- [WHAT YOU WILL DO]
Check every line below for the string "pyautogui", and copy the lines that contain it.

=== GIVEN INFORMATION ===

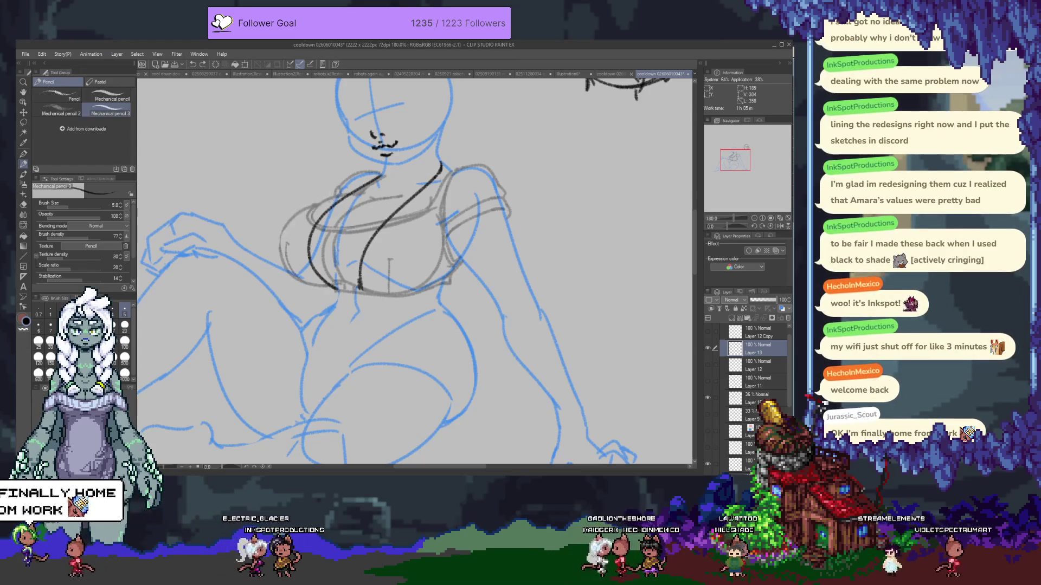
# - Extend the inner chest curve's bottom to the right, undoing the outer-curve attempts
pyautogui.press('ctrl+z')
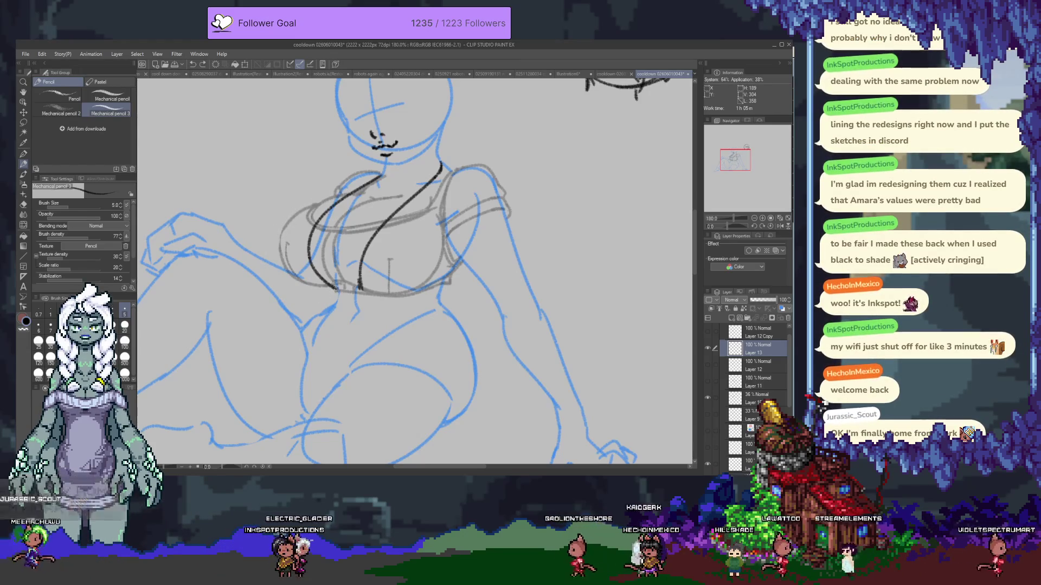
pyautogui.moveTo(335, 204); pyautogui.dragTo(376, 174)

===

- [RESULT BELOW]
pyautogui.press('ctrl+z')
pyautogui.moveTo(335, 204); pyautogui.dragTo(376, 174)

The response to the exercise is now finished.